* _ПРИВЕДЕННЫЙ ТЕКСТ_
────────────────
Продолжая доказывать достоверность показания Лейхфельда, товарищ прокурора указывает, между прочим, на подтвердившееся показание Лейхфельда о том, что револьвер накануне не был заряжен, и что потому он мог спокойно отнестись к попыткам, которые делала Рыбаковская. Да вот только подтверждает показания Лейхфельда сама Рыбаковская, которая, следовательно, как будто сама дает против себя орудие! Я обращаю ваше внимание на это обстоятельство потому, что из него можно вывести заключение о том, что Рыбаковская совершила свой поступок с заранее обдуманными намерениями. Действительно, в этом деле нет середины! Нужно или признать, что она совершила убийство с заранее обдуманными намерениями, или же нужно признать, что она совершила его по неосторожности. Для предположения, что она совершила это преступление во внезапном порыве, не остается места, потому что как из показаний Рыбаковской, так и из показаний Лейхфельда видно, что между заряжанием револьвера и выстрелом прошел известный промежуток времени.
Для того, чтобы предположить в Рыбаковской заранее обдуманное намерение совершить то преступление, в котором она обвиняется, мне кажется, решительно нет основания! Признание ее в том, что она зарядила револьвер, показывает именно то, что она не считает это обстоятельством, уличающим ее в преступлении!
Я также напомню вам некоторые детали, не упомянутые господином товарищем прокурора. Рыбаковская не скрывала перед происшествием, что у нее есть револьвер и что она умеет из него стрелять — это она доказала в присутствии свидетеля за несколько часов до происшествия. Поздно вечером двадцать первого февраля она стреляла из незаряженного револьвера в присутствии дворника! Если предположить, что у Рыбаковской было хоть что-нибудь похожее на намерение убить Лейхфельда, можно ли предположить, чтобы она показывала, во-первых, что револьвер не заряжен, и, во-вторых, что она умеет стрелять?! Без сомнения, нет!
────────────────
* _ЗАДАНИЕ_
Перепишите из отрывка о деле Рыбаковской без изменений всё, от слов «Для того, чтобы» до слов «ее в преступлении!» включительно.

* _Записи набора данных_
────────────────
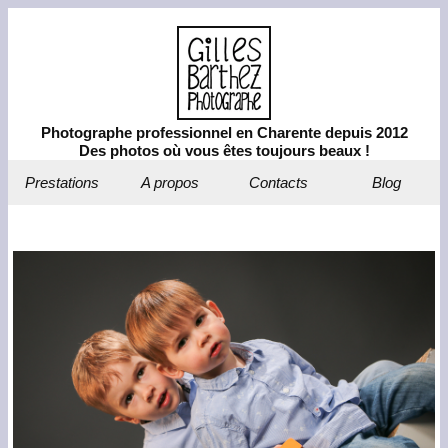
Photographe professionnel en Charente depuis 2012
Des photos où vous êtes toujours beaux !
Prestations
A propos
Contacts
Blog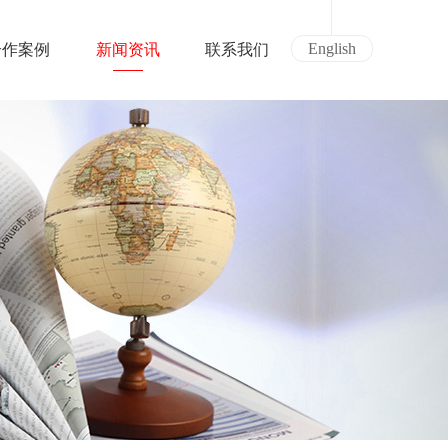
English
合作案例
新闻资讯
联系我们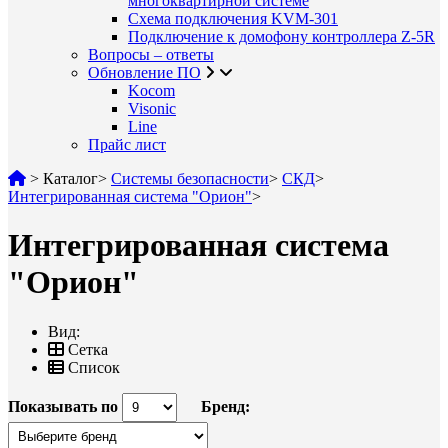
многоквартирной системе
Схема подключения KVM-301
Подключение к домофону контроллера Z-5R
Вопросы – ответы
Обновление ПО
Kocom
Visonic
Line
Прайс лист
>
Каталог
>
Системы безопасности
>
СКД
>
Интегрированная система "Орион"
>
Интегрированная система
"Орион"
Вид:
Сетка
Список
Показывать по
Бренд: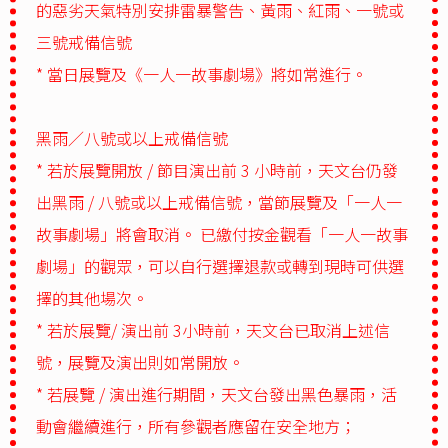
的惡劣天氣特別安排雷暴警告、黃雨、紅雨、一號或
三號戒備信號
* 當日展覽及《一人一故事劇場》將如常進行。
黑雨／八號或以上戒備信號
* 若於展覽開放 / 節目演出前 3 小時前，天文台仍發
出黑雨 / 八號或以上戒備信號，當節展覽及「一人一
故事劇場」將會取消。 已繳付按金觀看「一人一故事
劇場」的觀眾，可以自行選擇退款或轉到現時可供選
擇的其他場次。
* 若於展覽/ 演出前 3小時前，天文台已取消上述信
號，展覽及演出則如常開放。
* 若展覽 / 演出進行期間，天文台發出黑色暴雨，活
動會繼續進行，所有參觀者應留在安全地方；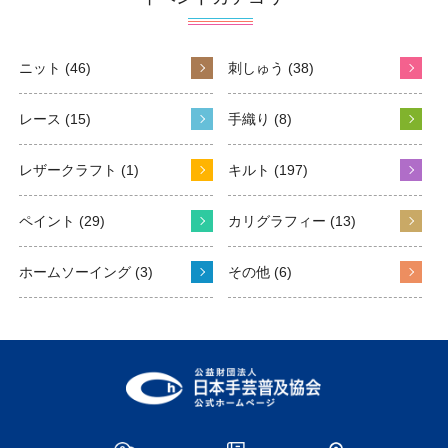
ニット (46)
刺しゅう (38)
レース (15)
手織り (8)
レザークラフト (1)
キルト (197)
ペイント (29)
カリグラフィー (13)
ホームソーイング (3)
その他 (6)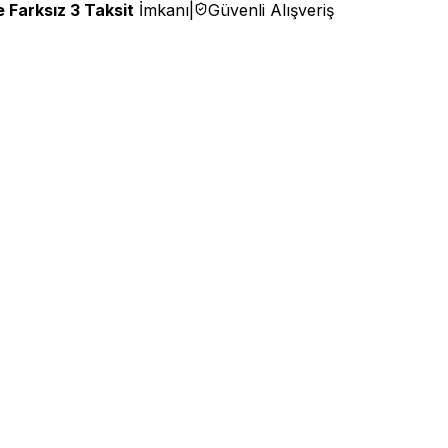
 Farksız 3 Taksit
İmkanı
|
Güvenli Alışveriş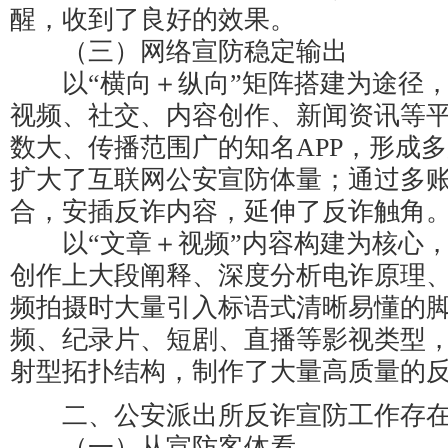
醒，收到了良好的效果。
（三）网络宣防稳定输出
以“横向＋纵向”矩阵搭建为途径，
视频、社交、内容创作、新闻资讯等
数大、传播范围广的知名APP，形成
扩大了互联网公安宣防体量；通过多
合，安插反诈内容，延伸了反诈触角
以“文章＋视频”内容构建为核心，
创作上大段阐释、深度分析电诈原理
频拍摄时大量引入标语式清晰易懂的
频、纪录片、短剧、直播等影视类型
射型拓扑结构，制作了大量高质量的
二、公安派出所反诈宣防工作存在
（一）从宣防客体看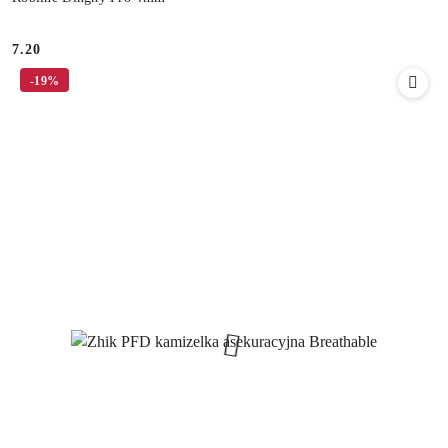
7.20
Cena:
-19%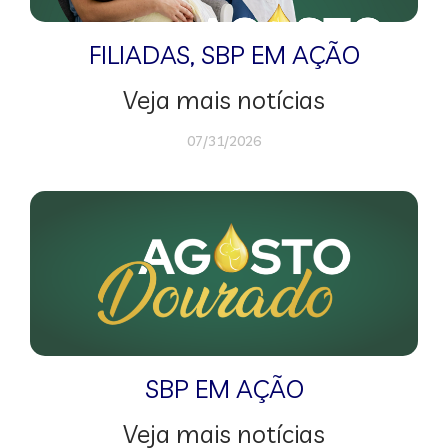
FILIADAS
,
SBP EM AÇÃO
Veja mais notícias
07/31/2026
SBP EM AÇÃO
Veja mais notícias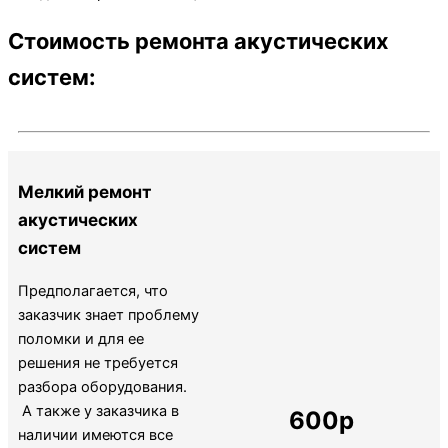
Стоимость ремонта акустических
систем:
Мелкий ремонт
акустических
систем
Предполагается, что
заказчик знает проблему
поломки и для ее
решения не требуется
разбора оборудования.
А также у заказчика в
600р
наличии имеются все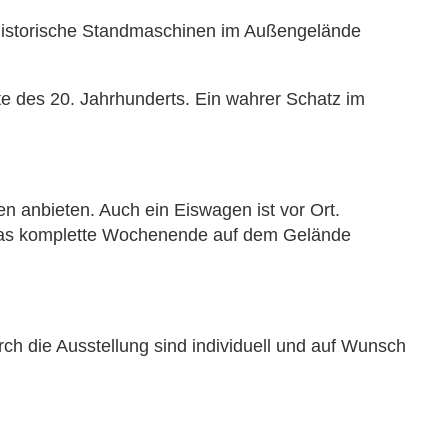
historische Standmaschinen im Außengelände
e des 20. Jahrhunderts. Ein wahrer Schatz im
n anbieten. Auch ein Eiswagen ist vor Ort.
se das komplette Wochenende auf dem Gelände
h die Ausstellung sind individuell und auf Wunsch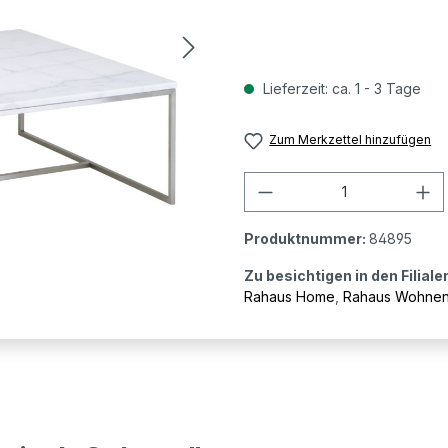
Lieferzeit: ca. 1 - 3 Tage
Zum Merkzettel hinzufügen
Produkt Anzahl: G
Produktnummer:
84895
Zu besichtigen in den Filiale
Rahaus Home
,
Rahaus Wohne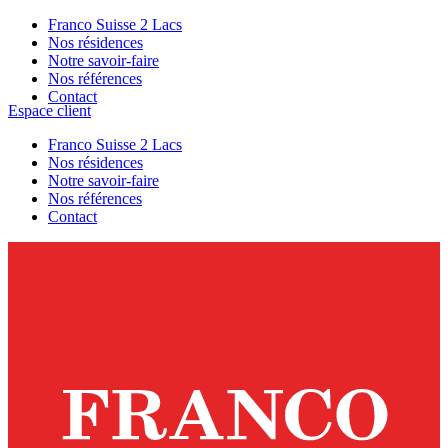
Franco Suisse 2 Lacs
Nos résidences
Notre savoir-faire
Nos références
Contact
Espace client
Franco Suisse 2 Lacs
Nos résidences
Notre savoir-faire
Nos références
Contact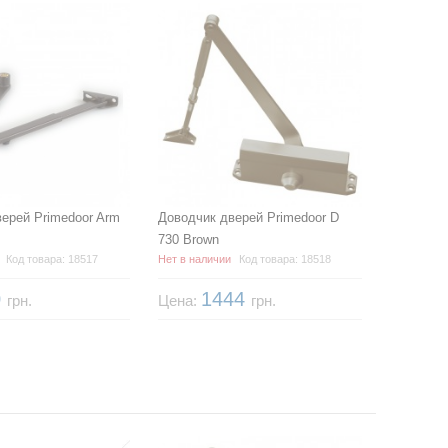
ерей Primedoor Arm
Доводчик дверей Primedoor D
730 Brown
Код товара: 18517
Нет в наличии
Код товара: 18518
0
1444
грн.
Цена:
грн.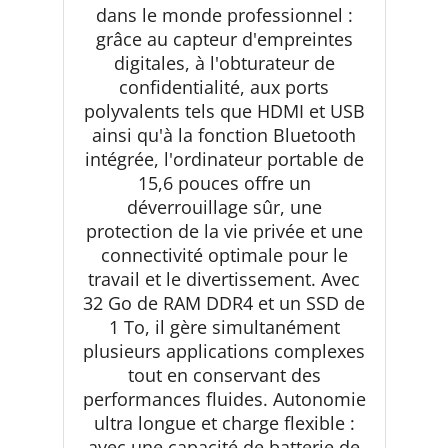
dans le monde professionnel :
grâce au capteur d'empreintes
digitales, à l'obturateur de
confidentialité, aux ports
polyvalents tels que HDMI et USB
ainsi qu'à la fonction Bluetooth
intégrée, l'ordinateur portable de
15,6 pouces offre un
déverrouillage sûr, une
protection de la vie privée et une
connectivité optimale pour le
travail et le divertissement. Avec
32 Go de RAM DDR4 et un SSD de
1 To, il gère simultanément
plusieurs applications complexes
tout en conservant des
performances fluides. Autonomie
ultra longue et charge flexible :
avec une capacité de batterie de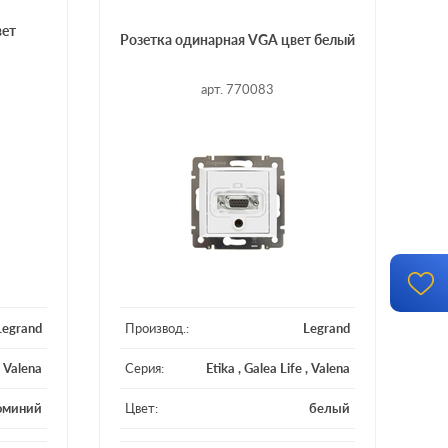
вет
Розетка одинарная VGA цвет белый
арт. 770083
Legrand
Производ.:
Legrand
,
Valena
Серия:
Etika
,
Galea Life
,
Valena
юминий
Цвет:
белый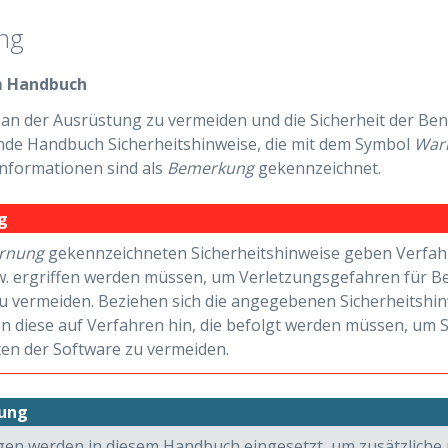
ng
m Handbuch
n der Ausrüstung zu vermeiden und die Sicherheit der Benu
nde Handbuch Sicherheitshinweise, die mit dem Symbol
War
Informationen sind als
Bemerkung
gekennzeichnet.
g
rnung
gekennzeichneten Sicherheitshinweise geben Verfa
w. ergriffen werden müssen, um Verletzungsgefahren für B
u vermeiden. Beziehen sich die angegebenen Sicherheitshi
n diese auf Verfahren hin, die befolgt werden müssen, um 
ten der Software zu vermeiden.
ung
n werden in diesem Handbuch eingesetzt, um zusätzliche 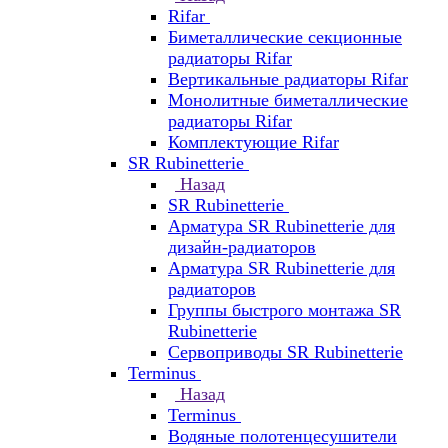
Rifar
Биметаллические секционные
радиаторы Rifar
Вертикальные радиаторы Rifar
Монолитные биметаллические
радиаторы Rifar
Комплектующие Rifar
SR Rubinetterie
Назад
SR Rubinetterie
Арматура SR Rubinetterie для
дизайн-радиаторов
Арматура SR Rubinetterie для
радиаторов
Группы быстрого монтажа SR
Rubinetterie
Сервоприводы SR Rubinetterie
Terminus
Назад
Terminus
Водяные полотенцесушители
────────────────
* _РЕЗУЛЬТАТ ВЫПОЛНЕНИЯ_
Для того, чтобы предположить в Рыбаковской заранее обдуманное намерение совершить то преступление, в котором она обвиняется, мне кажется, решительно нет основания! Признание ее в том, что она зарядила револьвер, показывает именно то, что она не считает это обстоятельством, уличающим ее в преступлении!